Membaca tulisan singkat itu, ada 3 point yang bisa saya simpulkan. Pertama, tentu diumur perjuangan IMM yang sudah 59 tahun, para kader IMM memiliki harapan agar IMM tetap tumbuh dan senantiasa eksis ditengah degradasi intelektual kalangan mahasiswa hari ini. Point kedua, disandingkan dengan panjangnya umur penderitaan rakyat, IMM memikul tanggung jawab menjadi organisasi yang mampu mengentaskan atau meminimalisir problem penderitaan rakyat. Ketiga, napas perjuangan IMM yang tidak lagi muda. Jika dianalogikan sebagai umur seorang manusia, usia 59 tahun adalah usia memasuki penurunan kinerja fisik. Berkurangnya pendengaran, penglihatan, bahkan keterbatasan gerakan. Di usia 59 tahun ini diharapkan menjadi titik balik IMM agar tetap mampu mengikuti dinamisasi zaman meskipun usianya tak lagi muda.

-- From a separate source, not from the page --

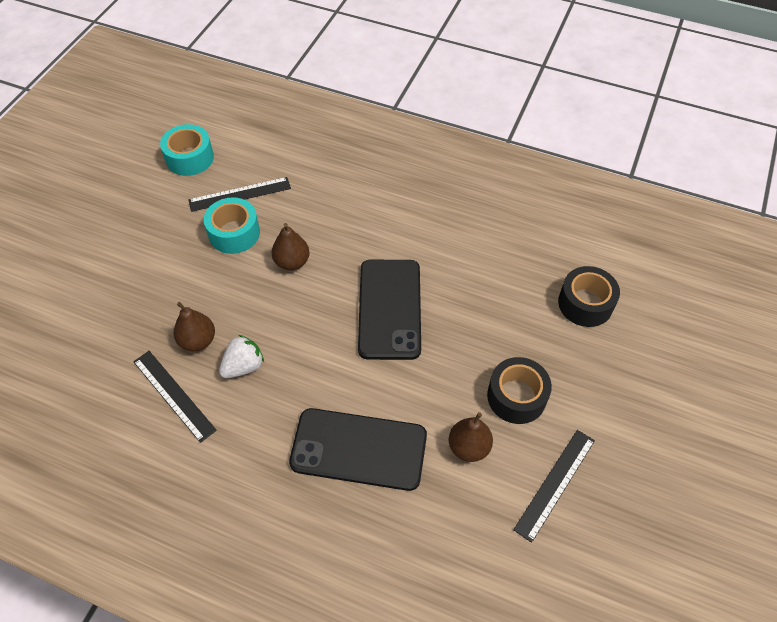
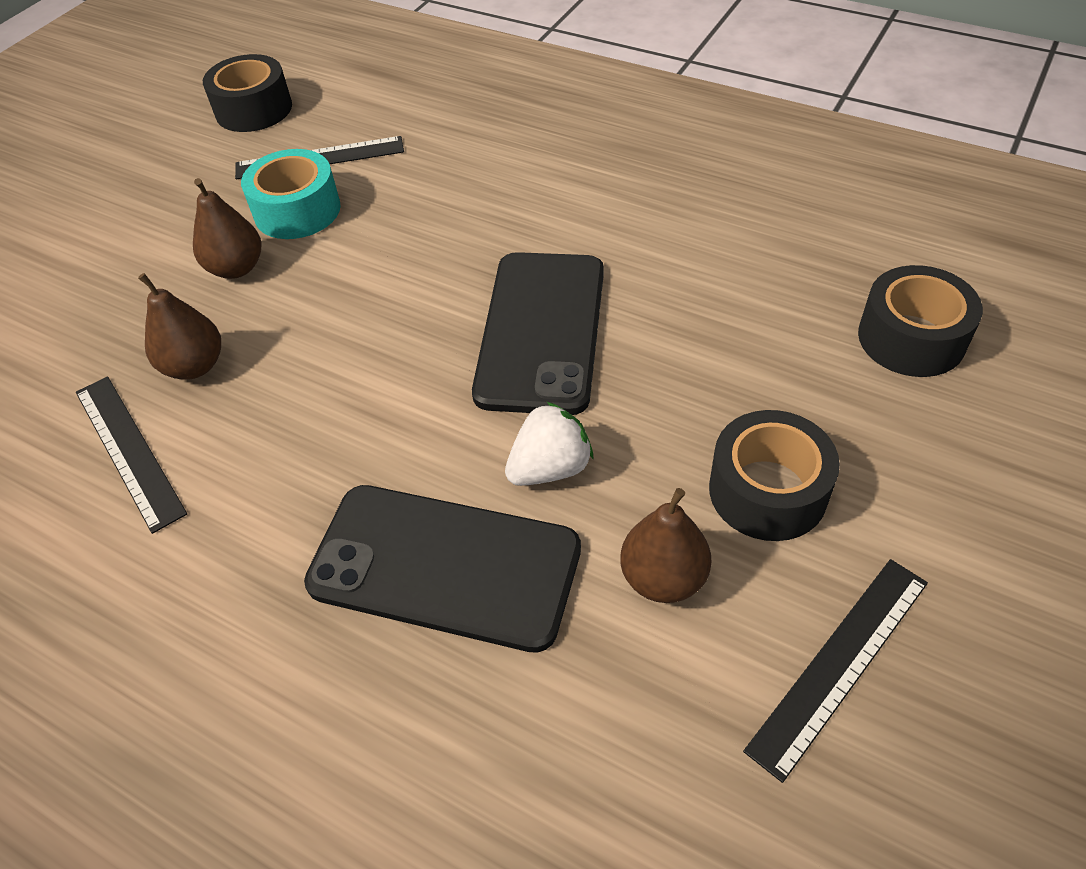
camera: 10 degrees right, 5 degrees down
(190, 158) = (254, 109): turquoise tape -> black tape
(244, 366) = (263, 410): white strawberry -> white strawberry (550, 468)
(292, 262) = (383, 255): brown pear -> brown pear (236, 268)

Menjadi salah satu organisasi otonom dalam Muhammadiyah, IMM memiliki misi penting sebagai gerakan yang mampu menjadi perpanjangan dakwah Muhammadiyah di kalangan mahasiswa. Dengan corak dan identitas Tri Kompetensi yang melekat dalam tubuh IMM, para kader IMM diharapkan mampu menjadi warna yang menyala ditengah problematika yang ada. Tentu jika berbicara soal sejarah IMM, para kader IMM sudah khatam tentang kelahiran IMM, kapan IMM lahir, siapa yang memprakarsai kelahiran IMM dan sejarah tekstual lainnya. Pun dengan ideologi IMM, baik tujuan maupun Tri Kompetensi Dasar, penulis pikir para kader IMM telah tuntas mengetahui bahkan memahami hal itu. Tapi, apakah hari ini nilai-nilai yang sudah diketahui dan dipahami tersebut mampu diejawantahkan dalam tataran pikiran maupun tindakan? Belum tentu.

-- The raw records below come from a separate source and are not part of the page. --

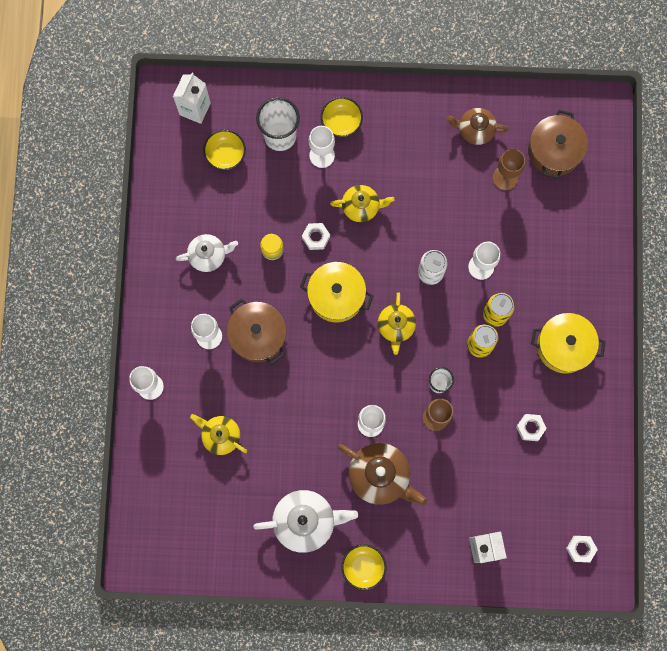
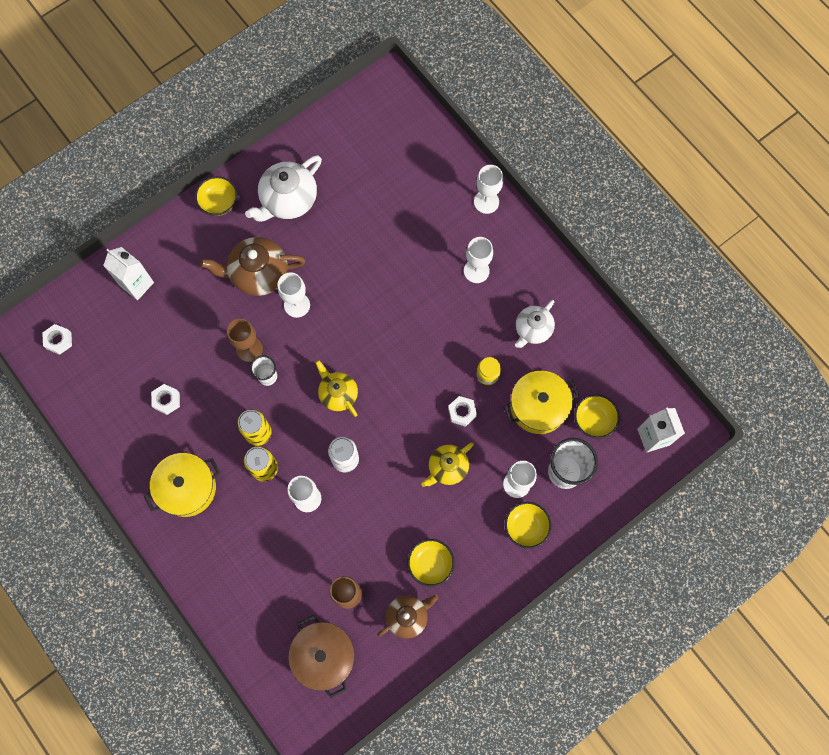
camera: 140 degrees right, 5 degrees down
(220, 436) = (403, 209): yellow teapot -> none
(258, 335) = (440, 301): brown pot -> none
(336, 295) = (405, 379): yellow pot -> yellow pot (538, 406)
(430, 151) = (430, 564): none -> yellow bowl

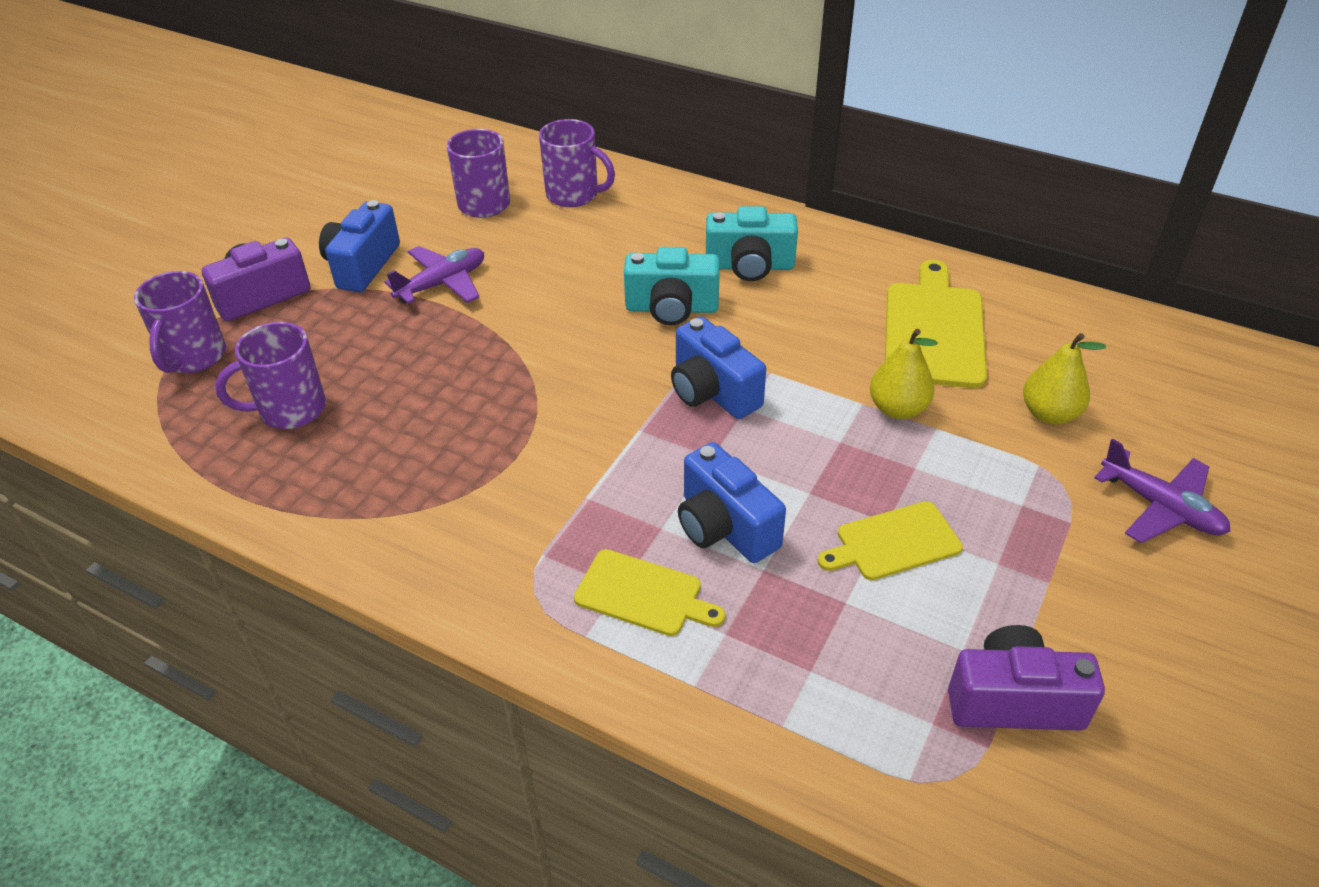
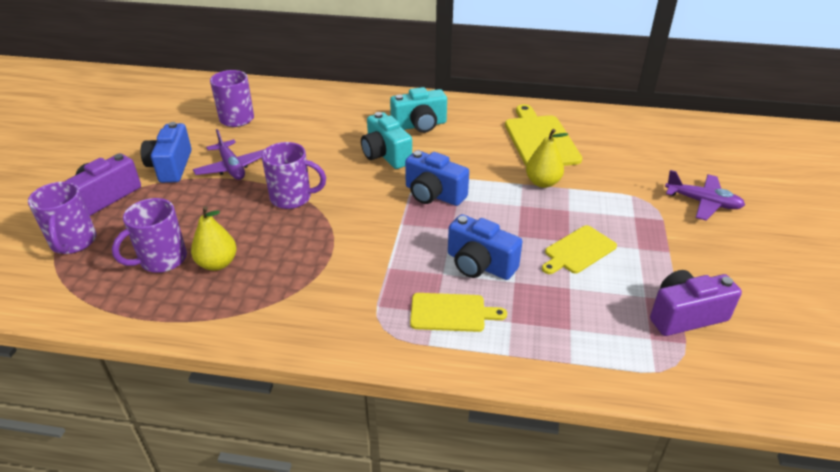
camera: 20 degrees left, 5 degrees down
(442, 284) = (232, 167): purple plane -> purple plane turned 120 degrees clockwise
(574, 195) = (293, 105): purple mug -> purple mug (292, 198)
(671, 308) = (385, 155): turquoise camera -> turquoise camera turned 75 degrees clockwise
(1049, 414) = (623, 169): yellow pear -> yellow pear (217, 263)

Maka, diusia 59 tahun ini, penulis berharap paling tidak kader IMM mampu menggerakkan organisasi ini dengan menuntaskan ideologinya. Hal paling sederhana adalah dengan mengembalikan arah gerakan dengan menjadikan Tri Kompetensi Dasar IMM sebagai identitas yang perlu dimasifkan kembali.
Dalam ranah Religiusitas, mengutip dari tulisan Fathan Faris Saputro yang berjudul IMM: Kompas Moral Bangsa dalam Menghadapi Tantangan Zaman bahwa IMM memiliki peran penting sebagai kompas moral bangsa dalam menghadapi tantangan zaman yang semakin komplek. Sebagai organisasi yang berlandaskan nilai-nilai Islam dan Muhammadiyah, IMM memiliki tujuan untuk memperkuat kesadaran moral dan spiritual dalam diri anggota dan masyarakat luas. Tanggung jawab itu yang kemudian seharusnya menjadi sebuah pemantik kesadaran kader IMM untuk menguatkan nilai-nilai keagamaan di dalam tubuh IMM.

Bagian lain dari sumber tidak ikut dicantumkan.